HER: (touching my chest) What a fascinating tattoo…
ME: Thanks. I was carrying a squid and a porcupine, and I tripped.
fixed it
me: most people don’t use their middle names
machine kelly: it just feels dumb this way
I have a spot on my glasses but nothing to clean the lens with so I’m learning not to see it. So…pretty much how I deal with all my problems.
People who don’t follow you but comment on tweets with ridiculously stupid opinions are just hecklers with all the charm of a pedophile.

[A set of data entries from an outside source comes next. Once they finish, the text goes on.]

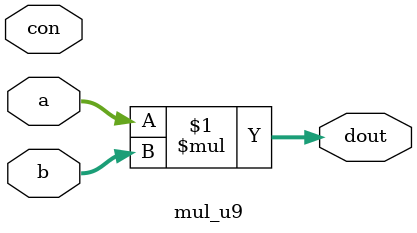
<source format=v>

module mul_u9 (
	a, b, dout, con
);
	input [8:0] a, b;
	output [17:0] dout;
	input con;

	// -> Èµ 9x9=18 rbgæZ
	assign dout = a * b;

endmodule

</source>
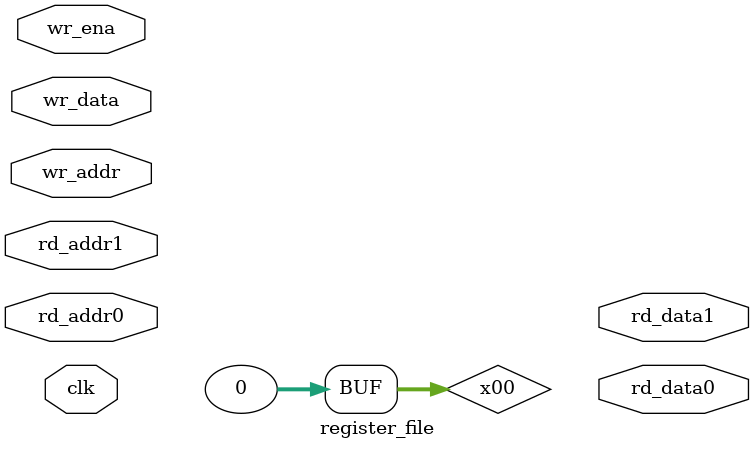
<source format=sv>
`default_nettype none
`timescale 1ns/1ps

module register_file(
  clk, //Note - intentionally does not have a reset! 
  wr_ena, wr_addr, wr_data,
  rd_addr0, rd_data0,
  rd_addr1, rd_data1
);
// Not parametrizing, these widths are defined by the RISC-V Spec!
input wire clk;

// Write channel
input wire wr_ena;
input wire [4:0] wr_addr;
input wire [31:0] wr_data;

// Two read channels
input wire [4:0] rd_addr0, rd_addr1;
output logic [31:0] rd_data0, rd_data1;

logic [31:0] x00; 
always_comb x00 = 32'd0; // ties x00 to ground. 

// DON'T DO THIS:
// logic [31:0] register_file_registers [31:0]
// CAN'T: because that's a RAM. Works in simulation, fails miserably in synthesis.

// Hint - use a scripting language if you get tired of copying and pasting the logic 32 times - e.g. python: print(",".join(["x%02d"%i for i in range(0,32)]))
wire [31:0] x01,x02,x03,x04,x05,x06,x07,x08,x09,x10,x11,x12,x13,x14,x15,x16,x17,x18,x19,x20,x21,x22,x23,x24,x25,x26,x27,x28,x29,x30,x31;

endmodule
</source>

There were no dating apps in the 1950s. You just crashed a pyramid of water skiing girls into a pyramid of water skiing guys and hoped for the best.
Define “no more Twitter or I will leave you.”
Me, surprised: Why are you in a hurry to get to school?
7yo, matter-of-fact: My enemies are waiting
Kid: I don’t like mac-n-cheese anymore.
DENIAL: You still like it.
ANGER: YOU WILL EAT IT!
DEPRESSION: *crying*
BARGAINING: If you eat it, you can have dessert.
ACCEPTANCE: I will make you chicken nuggets.Kid: I don’t like chicken nuggets anymore.
Get your shit together, people at McDonald’s drive thru who sit there all confused like the menu hasn’t been the same for the last 50 years
[escorted out of google hq with armful of snakes at 9:02am on my 1st day] WELL MAYBE U SHOULDA CLARIFIED WAT U MEANT BY “PYTHON PROGRAMMER”
I’ve walked so much today my pigeons are killing me
If I’m guilty of anything it’s that I care too much, that and murder
I WISH I WERE PAC-MAN SO WHEN I GOT UPSET I COULD EAT SOME CHERRIES & EVERYONE AROUND ME WOULD TURN INTO GHOSTS
“You suck.”
“No, you suck.”
“Really, you suck.”
“Please, you suck.”
“You suck, I insist.”— Polite vampires.